**WHAT IS EXPECTED**
In the material below, find each line with the string "SQUARE" and copy it.

**AVAILABLE DATA**
[Start of section]

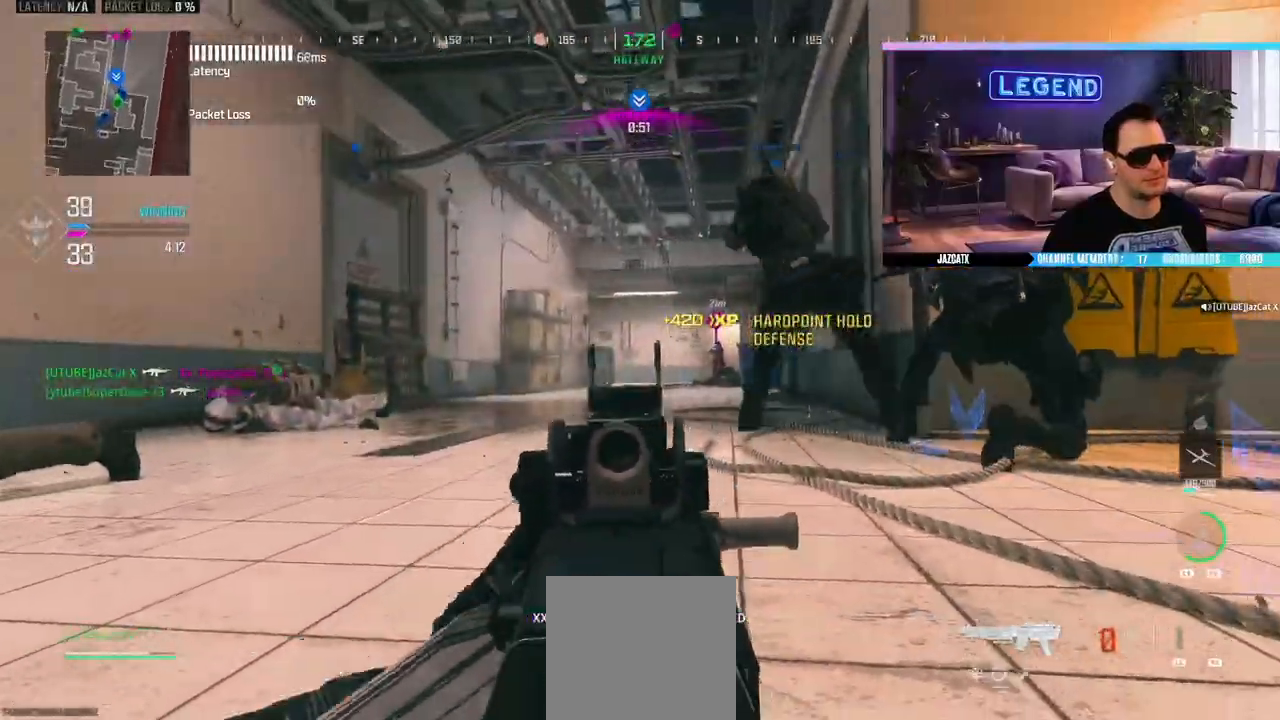
{"buttons": [], "left_stick": "up-right", "right_stick": "center", "events": [[117, "R2", "up"], [150, "SQUARE", "up"], [250, "L2", "up"], [250, "right_stick", "center"], [350, "left_stick", "up-right"], [383, "L3", "down"], [450, "L3", "up"]]}
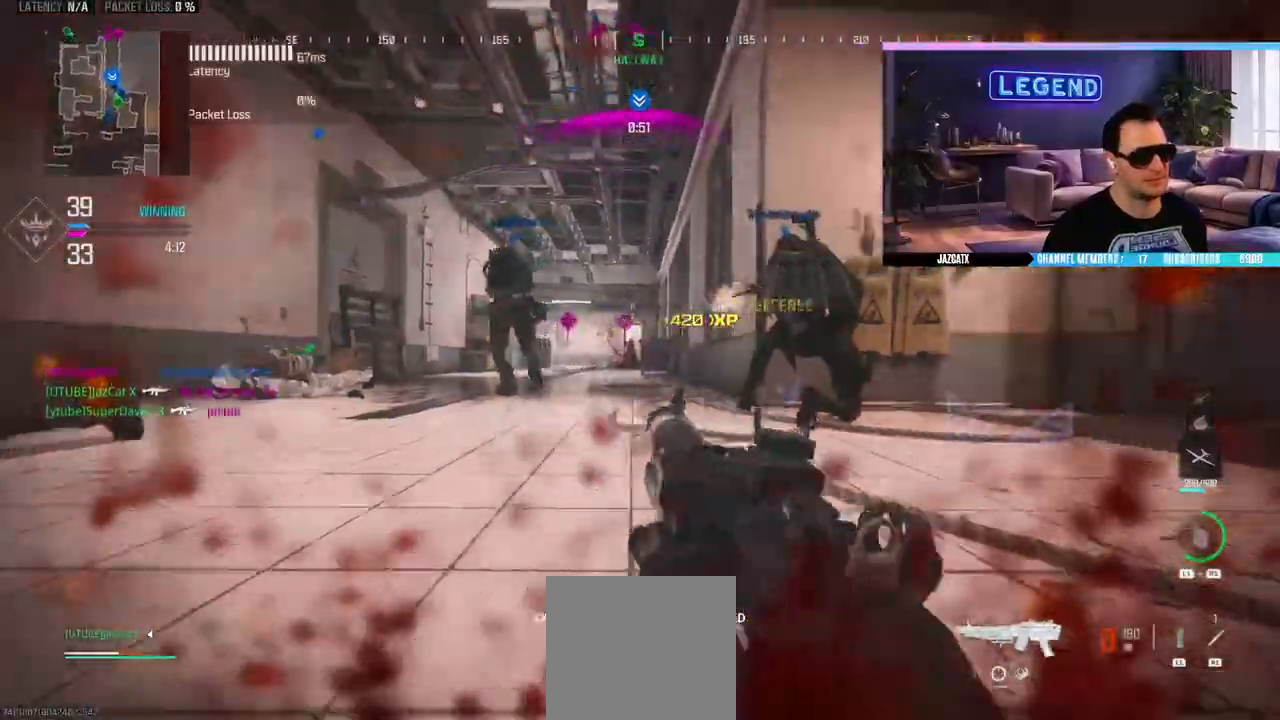
{"buttons": ["L3"], "left_stick": "up", "right_stick": "center", "events": [[33, "L3", "down"], [167, "L3", "up"], [217, "L3", "down"], [383, "L3", "up"], [383, "left_stick", "up"], [467, "L3", "down"]]}
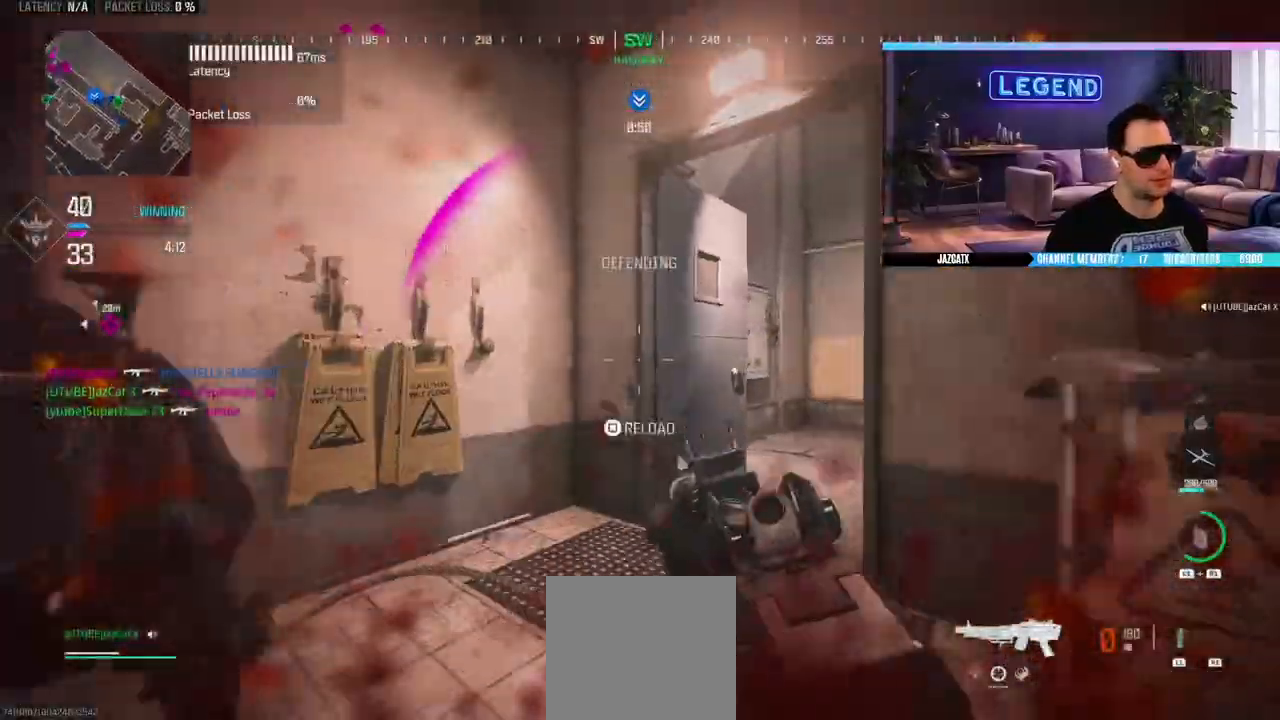
{"buttons": [], "left_stick": "up-right", "right_stick": "center", "events": [[67, "L3", "up"], [150, "CROSS", "down"], [200, "left_stick", "up-right"], [233, "CROSS", "up"]]}
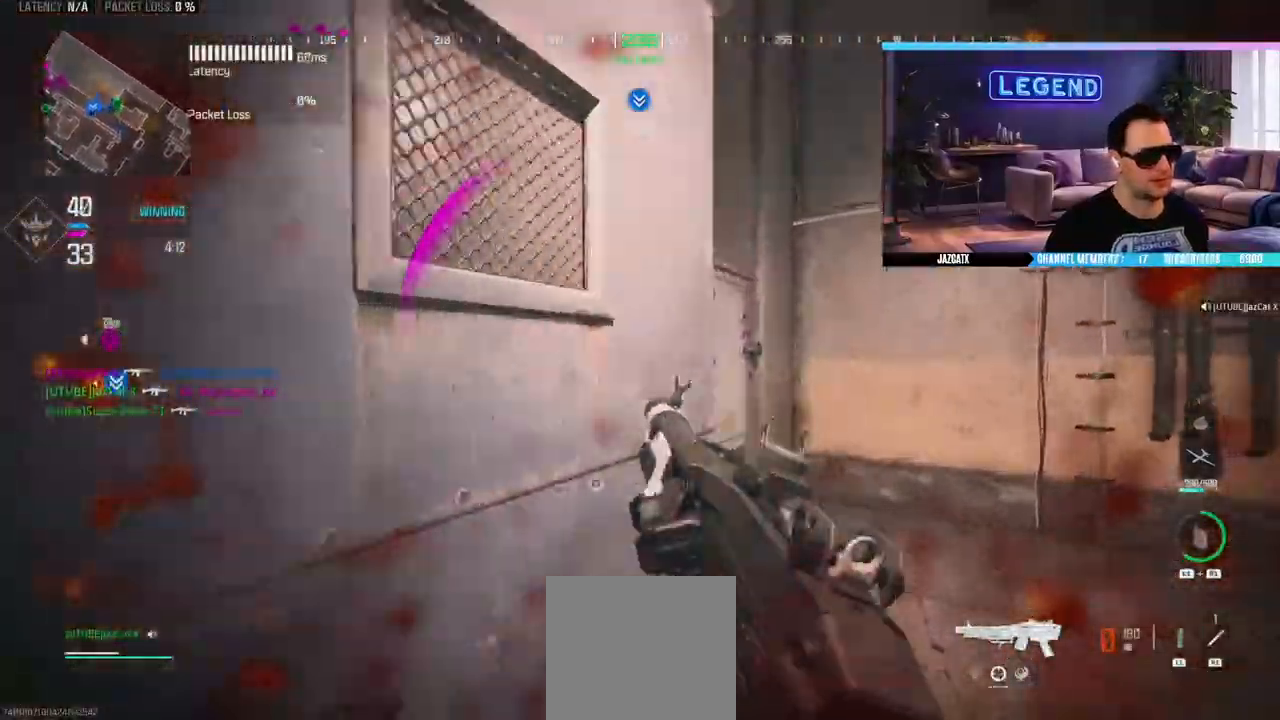
{"buttons": ["SQUARE"], "left_stick": "down-right", "right_stick": "center", "events": [[100, "left_stick", "right"], [200, "left_stick", "down-right"], [267, "SQUARE", "down"]]}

[End of section]

**RESULT BELOW**
{"buttons": [], "left_stick": "up-right", "right_stick": "center", "events": [[117, "R2", "up"], [150, "SQUARE", "up"], [250, "L2", "up"], [250, "right_stick", "center"], [350, "left_stick", "up-right"], [383, "L3", "down"], [450, "L3", "up"]]}
{"buttons": ["SQUARE"], "left_stick": "down-right", "right_stick": "center", "events": [[100, "left_stick", "right"], [200, "left_stick", "down-right"], [267, "SQUARE", "down"]]}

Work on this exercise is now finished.